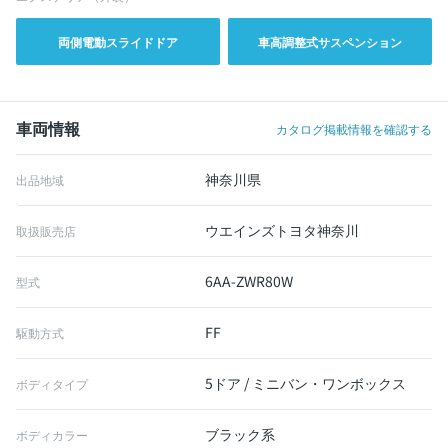
両側電動スライドドア
車高調整式サスペンション
車両情報
カタログ掲載情報を確認する
神奈川県
出品地域
ウエインズトヨタ神奈川
取扱販売店
6AA-ZWR80W
型式
FF
駆動方式
5ドア / ミニバン・ワンボックス
ボディタイプ
ブラック系
ボディカラー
▬▬▬▬▬▬▬▬▬▬
TASK STATEMENT:
Return every entry word for word, leaving the pictures out.

SOLVED PROBLEM:
両側電動スライドドア
車高調整式サスペンション
車両情報
カタログ掲載情報を確認する
神奈川県
出品地域
ウエインズトヨタ神奈川
取扱販売店
6AA-ZWR80W
型式
FF
駆動方式
5ドア / ミニバン・ワンボックス
ボディタイプ
ブラック系
ボディカラー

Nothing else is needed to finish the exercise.